Sport fishermen on the Skagit River are getting a crack at summer and fall chinook for the first time since 1993.

For the past two years, the Puyallup Tribe of Indians has opened special “elders only” fisheries for spring chinook, the first harvest of these fish by the tribe since the 1980s.

These fisheries are small – the Stillaguamish Tribe is expected to take fewer than 20 of the 1,000 chinook returning to the river’s north fork – but they are no less important. Each fishery is a testament to strong, sound co-management by the treaty Indian tribes and State of Washington.

We’ve been ramping up hatchery programs to make sure wild stocks on the edge of extinction don’t disappear. The Muckleshoot Tribe’s White River Hatchery provides a great example. The hatchery opened in the late 1980s in response to spring chinook returns as low as 30 fish. With help from the state and the Puyallup Tribe, the program has resulted in as many as 6,000 fish returning each year.

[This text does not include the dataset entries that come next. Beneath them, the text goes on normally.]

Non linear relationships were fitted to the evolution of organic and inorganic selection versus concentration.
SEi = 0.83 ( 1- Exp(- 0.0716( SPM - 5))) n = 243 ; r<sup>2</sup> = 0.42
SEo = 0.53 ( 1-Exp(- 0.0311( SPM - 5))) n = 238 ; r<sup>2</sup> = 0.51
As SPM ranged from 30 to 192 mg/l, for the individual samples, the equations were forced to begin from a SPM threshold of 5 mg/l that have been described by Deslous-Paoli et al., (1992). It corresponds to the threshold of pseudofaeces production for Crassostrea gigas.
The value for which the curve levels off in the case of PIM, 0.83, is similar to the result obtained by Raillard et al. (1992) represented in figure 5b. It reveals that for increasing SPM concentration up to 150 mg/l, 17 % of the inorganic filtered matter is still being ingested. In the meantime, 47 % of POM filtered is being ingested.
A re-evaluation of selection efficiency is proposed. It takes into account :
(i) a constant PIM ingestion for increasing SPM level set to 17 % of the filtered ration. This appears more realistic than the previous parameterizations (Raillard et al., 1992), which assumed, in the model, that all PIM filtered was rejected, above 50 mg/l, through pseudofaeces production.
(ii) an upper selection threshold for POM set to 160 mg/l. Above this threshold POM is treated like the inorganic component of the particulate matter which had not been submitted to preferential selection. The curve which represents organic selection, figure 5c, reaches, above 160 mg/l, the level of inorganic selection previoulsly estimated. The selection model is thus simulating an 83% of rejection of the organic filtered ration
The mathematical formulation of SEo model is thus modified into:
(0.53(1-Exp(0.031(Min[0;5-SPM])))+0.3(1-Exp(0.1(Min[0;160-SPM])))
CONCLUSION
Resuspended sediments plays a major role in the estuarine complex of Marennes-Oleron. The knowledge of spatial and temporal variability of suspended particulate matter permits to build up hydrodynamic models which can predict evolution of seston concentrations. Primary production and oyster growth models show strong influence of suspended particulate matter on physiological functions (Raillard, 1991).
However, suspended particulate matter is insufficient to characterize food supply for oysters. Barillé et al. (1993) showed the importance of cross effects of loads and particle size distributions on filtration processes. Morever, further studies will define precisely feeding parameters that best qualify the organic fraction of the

But despite the ground we’ve gained, we are losing habitat faster than we can restore it.

I wish I was talking about hundreds of thousands of fish coming back to our rivers every year. All of the numbers I’ve shared with you are small for a reason: we’ve failed to take care of the salmon’s home. We’ve limited our fisheries and sharpened our hatchery programs, but the march of habitat destruction continues.

Since the 1970s, the total amount of impervious surfaces – things like roads, parking lots and roofs – in the Snohomish watershed has nearly tripled. This is the nastiest kind of habitat destruction because it changes the way water flows, causing flooding and killing more salmon than an army of fishermen ever could.

Instead of balancing our region’s catastrophic growth on the back of salmon, we need to turn the corner and begin restoring more salmon habitat than we destroy every year.

Salmon recovery begins and ends with good habitat.

Billy Frank Jr., Nisqually, is chairman of the Northwest Indian Fisheries Commission. Commission members with ties to the San Juan Islands include the Lummi Indian Nation, Swinomish Indian Tribal Community, and the Tulalip Tribes.